PROBLEM TO WORK ON —
From the article on Apple and the FBI, answer these:
1. What would Apple's labor cost be to help the FBI hack the iPhone?
2. What name did an Apple employee give the new operating system version?
3. How many Apple engineers and employees would the effort require?

Here's what it would cost Apple to help the FBI hack an iPhone

cracked iphone

It would cost Apple about $101,000 in labor costs to help the FBI hack an iPhone -- although the company would likely spend millions more to prevent this hack from dangerously leaking into the open.

In court documents filed on Thursday, Apple revealed what it would take to create a back door into one of its iPhones. A federal magistrate-judge has ordered the company to create code that will help the FBI break into the iPhone 5C of a San Bernardino shooter.

Apple is fighting the order, but it has estimated the effort it would take to build a new version of its operating system, which an Apple employee has dubbed "GovtOS."

"All told, I would estimate that the process of designing, creating, validating, deploying GovtOS would take two to four weeks," Apple's manager of user privacy, Erik Neuenschwander, declared in a court papers.

The effort would take "six to ten Apple engineers and employees dedicating a very substantial portion of their time," Apple said in a court filing.

Saved data entries:

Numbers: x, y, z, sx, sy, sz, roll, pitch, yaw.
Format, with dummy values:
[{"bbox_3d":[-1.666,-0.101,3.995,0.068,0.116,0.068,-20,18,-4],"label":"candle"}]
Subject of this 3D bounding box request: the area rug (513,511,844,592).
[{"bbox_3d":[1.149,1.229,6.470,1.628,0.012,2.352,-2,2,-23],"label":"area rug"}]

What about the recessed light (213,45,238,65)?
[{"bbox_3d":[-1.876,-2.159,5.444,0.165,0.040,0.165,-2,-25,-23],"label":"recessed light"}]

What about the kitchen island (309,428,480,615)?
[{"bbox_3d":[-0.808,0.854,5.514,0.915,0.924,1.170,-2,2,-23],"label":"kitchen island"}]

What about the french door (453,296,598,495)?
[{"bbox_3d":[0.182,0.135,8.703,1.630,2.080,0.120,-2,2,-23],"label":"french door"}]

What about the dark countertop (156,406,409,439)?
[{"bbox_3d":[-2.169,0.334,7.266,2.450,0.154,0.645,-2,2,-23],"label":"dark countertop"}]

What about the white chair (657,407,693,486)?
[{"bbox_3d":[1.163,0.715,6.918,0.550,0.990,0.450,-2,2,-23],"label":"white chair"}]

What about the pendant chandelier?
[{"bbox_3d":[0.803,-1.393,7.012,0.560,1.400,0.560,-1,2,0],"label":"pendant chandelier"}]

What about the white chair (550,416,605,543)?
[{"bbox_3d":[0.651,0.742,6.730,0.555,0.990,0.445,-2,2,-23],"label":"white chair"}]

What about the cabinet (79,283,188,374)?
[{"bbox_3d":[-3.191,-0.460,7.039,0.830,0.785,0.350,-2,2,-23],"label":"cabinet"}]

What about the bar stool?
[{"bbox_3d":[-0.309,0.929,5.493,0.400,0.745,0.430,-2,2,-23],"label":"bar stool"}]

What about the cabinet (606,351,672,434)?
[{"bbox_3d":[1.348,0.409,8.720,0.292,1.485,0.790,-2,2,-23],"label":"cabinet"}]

OUTPUT FOR THIS EXERCISE —
1. About $101,000
2. "GovtOS"
3. Six to ten